At this point, the mom called the daughter over. She repeated my explanation of what Lessons is about. (I don't think she used my exact words, but she did use "friendship," "controlling," and "sexual," and acknowledged that the friendship themes, at least, were something her daughter understood.) The mom made it clear she was hesitant, and the daughter agreed: "I'm ten, mom. I don't want to read about sexual... stuff." I agreed that if the reader herself was saying that, it was worth waiting, and repeated my suggestion that they keep the book in mind for a few years down the road. In the meantime, I suggested Wonder, which they were excited about.
In all the Banned Books Week talking we do about letting people make decisions within their own families, it was a perfect example of how well communication can work.
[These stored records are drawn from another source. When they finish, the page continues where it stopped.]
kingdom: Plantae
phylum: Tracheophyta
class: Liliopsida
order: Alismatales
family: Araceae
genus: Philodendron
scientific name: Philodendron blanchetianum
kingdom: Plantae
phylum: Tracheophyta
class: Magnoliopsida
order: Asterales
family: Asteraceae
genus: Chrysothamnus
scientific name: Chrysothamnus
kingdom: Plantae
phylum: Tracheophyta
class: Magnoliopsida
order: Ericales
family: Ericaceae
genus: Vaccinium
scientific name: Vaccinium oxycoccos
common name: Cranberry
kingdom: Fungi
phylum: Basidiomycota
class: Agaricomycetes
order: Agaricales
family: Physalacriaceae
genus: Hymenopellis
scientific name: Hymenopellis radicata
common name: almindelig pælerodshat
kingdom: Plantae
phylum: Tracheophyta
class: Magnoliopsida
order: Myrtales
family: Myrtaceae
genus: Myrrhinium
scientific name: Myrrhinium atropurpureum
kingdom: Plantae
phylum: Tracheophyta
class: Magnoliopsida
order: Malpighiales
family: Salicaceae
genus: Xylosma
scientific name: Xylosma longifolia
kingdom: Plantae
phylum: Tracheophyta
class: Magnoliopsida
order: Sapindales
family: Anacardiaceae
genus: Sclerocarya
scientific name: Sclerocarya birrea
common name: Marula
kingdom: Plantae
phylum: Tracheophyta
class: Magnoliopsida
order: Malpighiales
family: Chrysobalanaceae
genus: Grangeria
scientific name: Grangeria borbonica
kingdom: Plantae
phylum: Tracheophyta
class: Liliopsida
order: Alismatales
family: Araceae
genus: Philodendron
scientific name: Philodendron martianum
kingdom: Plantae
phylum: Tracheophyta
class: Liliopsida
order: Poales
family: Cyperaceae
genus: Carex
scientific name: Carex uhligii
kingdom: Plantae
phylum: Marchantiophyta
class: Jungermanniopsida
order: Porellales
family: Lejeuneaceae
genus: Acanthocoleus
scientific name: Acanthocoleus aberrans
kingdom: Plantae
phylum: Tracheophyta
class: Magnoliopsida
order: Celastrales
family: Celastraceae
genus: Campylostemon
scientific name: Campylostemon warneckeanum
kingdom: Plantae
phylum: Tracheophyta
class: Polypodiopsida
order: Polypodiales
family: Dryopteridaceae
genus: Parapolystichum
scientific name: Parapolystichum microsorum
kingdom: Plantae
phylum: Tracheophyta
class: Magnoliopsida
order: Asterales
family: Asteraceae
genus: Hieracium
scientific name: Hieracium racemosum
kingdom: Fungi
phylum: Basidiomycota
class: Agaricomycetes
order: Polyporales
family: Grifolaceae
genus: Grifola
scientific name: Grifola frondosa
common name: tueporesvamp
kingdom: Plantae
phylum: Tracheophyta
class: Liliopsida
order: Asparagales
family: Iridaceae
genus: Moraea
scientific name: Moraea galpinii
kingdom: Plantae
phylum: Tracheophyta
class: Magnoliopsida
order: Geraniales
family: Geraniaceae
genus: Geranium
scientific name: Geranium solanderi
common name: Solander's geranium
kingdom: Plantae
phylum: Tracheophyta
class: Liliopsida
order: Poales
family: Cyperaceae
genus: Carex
A ten-year-old who knows she doesn't want to read something racy is probably a ten-year-old whose family trusts her enough not to constantly try to hide things from her.
Still, before posting about this encounter, I thought I should check with Jo, who was my writing professor at Simmons. After all, the story didn't end with the sale of one of her books. Here's an excerpt from her response, which came in minutes:
"That is a PERFECT example of individual choice, not censorship. Love it! I can't imagine recommending Lessons to any ten year olds I know. I'm so glad they chose something else. I think 14 is the appropriate age recommendation. Same for [Jumping Off] Swings. She might be ready for Pearl, which is 12 and up. But again, the mom should read it first to make sure...
Jo says she has two more YA novels in the pipeline, and then a middle grade. I can't wait to help them find the right readers.